Page extract:
►

THURSDAY, May 18, 2017

Eco-nomy 101

Why you can never do merely one thing



vast pine forestTUCSON (A-P) — Envision a vast watershed covered in trees except where water flowed in the riverbed or lakes formed. One way to look at it would be to calculate the market value of the wood, the cost of sending in the trucks and chainsaws to remove it, and how much profit those financing the extraction of wood would make. The profit, being immense, would mean the trucks would roll unless political opposition interfered. In keeping with historical precedence, political opposition would not be significant unless the watershed was part of the last 5% of forest remaining, assuming business and politics as usual.

Imagine the Sustainability Party, however, is in power and is determined to harvest the trees sustainably to meet critical urban demands. Noted silvologists determine the sustainable rate of tree removal and pruning. But there was no longer any fossil fuels or trucks and chainsaws to remove them as civilization had been forced to go back to the Wooden Age where it had been prior to the coal/oil/gas powered hyper-industrial age. As there were no whale oil, civilization would have to be powered by wood powered steam engines and animal (including human) power.

◄

Required task 1:
Copy out the entries verbatim, starting at the line that contains "Segment: <item>colon</item>." and continuing through the last line of the entries.

Materials provided:
►

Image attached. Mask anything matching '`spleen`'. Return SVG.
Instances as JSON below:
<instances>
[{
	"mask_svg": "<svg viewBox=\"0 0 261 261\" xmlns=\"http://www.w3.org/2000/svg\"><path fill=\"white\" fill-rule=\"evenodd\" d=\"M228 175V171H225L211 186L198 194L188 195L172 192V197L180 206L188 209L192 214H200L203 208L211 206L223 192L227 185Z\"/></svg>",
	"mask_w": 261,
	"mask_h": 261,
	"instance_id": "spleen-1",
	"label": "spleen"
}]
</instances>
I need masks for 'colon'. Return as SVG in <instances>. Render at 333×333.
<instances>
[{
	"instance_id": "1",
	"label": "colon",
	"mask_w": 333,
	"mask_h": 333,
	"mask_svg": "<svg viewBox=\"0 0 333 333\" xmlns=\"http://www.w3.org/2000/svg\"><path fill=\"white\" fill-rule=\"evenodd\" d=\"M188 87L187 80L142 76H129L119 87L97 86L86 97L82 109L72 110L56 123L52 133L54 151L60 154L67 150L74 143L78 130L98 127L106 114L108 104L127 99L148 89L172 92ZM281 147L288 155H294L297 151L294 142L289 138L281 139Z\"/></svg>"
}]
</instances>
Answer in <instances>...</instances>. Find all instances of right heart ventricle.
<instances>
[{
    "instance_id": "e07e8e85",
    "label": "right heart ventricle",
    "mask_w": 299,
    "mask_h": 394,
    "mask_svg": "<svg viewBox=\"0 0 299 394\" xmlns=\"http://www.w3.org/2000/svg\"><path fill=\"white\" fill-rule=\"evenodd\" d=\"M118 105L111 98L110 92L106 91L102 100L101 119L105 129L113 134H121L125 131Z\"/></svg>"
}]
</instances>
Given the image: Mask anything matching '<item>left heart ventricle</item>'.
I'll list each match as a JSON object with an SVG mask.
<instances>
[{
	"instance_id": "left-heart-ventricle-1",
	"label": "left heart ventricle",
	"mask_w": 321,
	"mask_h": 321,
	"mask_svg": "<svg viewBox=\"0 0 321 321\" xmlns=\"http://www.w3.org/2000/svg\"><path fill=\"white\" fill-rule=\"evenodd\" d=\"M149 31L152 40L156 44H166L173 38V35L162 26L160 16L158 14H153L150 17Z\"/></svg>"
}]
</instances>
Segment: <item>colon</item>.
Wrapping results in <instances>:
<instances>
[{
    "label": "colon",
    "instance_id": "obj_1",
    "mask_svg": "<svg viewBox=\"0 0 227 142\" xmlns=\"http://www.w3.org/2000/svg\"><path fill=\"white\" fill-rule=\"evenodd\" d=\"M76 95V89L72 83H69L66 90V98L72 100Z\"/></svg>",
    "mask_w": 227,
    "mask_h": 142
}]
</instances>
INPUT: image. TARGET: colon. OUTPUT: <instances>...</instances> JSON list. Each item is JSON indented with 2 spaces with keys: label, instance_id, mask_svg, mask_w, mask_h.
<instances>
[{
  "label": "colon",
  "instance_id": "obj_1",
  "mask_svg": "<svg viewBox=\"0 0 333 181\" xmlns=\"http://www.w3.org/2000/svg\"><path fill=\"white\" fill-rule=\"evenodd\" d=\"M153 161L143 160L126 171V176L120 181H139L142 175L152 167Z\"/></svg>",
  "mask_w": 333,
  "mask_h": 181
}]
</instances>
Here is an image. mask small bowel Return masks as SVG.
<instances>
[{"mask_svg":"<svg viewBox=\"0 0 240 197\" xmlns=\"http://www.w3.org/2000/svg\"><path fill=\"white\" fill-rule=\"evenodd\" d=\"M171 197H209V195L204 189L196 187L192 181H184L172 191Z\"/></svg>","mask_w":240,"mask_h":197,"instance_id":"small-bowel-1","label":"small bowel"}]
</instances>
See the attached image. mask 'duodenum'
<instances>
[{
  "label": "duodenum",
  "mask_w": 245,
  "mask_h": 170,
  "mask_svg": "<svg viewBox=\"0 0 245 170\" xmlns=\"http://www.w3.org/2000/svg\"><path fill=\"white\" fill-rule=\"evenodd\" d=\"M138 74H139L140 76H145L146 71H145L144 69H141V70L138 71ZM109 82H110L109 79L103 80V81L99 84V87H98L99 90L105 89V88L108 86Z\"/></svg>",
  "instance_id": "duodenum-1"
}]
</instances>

◄

Required task 2:
According to the Eco-nomy 101 piece, what would power civilization once it had gone back to the Wooden Age?

Written reply 1:
Segment: <item>colon</item>.
Wrapping results in <instances>:
<instances>
[{
    "label": "colon",
    "instance_id": "obj_1",
    "mask_svg": "<svg viewBox=\"0 0 227 142\" xmlns=\"http://www.w3.org/2000/svg\"><path fill=\"white\" fill-rule=\"evenodd\" d=\"M76 95V89L72 83H69L66 90V98L72 100Z\"/></svg>",
    "mask_w": 227,
    "mask_h": 142
}]
</instances>
INPUT: image. TARGET: colon. OUTPUT: <instances>...</instances> JSON list. Each item is JSON indented with 2 spaces with keys: label, instance_id, mask_svg, mask_w, mask_h.
<instances>
[{
  "label": "colon",
  "instance_id": "obj_1",
  "mask_svg": "<svg viewBox=\"0 0 333 181\" xmlns=\"http://www.w3.org/2000/svg\"><path fill=\"white\" fill-rule=\"evenodd\" d=\"M153 161L143 160L126 171V176L120 181H139L142 175L152 167Z\"/></svg>",
  "mask_w": 333,
  "mask_h": 181
}]
</instances>
Here is an image. mask small bowel Return masks as SVG.
<instances>
[{"mask_svg":"<svg viewBox=\"0 0 240 197\" xmlns=\"http://www.w3.org/2000/svg\"><path fill=\"white\" fill-rule=\"evenodd\" d=\"M171 197H209V195L204 189L196 187L192 181H184L172 191Z\"/></svg>","mask_w":240,"mask_h":197,"instance_id":"small-bowel-1","label":"small bowel"}]
</instances>
See the attached image. mask 'duodenum'
<instances>
[{
  "label": "duodenum",
  "mask_w": 245,
  "mask_h": 170,
  "mask_svg": "<svg viewBox=\"0 0 245 170\" xmlns=\"http://www.w3.org/2000/svg\"><path fill=\"white\" fill-rule=\"evenodd\" d=\"M138 74H139L140 76H145L146 71H145L144 69H141V70L138 71ZM109 82H110L109 79L103 80V81L99 84V87H98L99 90L105 89V88L108 86Z\"/></svg>",
  "instance_id": "duodenum-1"
}]
</instances>

Written reply 2:
Wood-powered steam engines and animal (including human) power.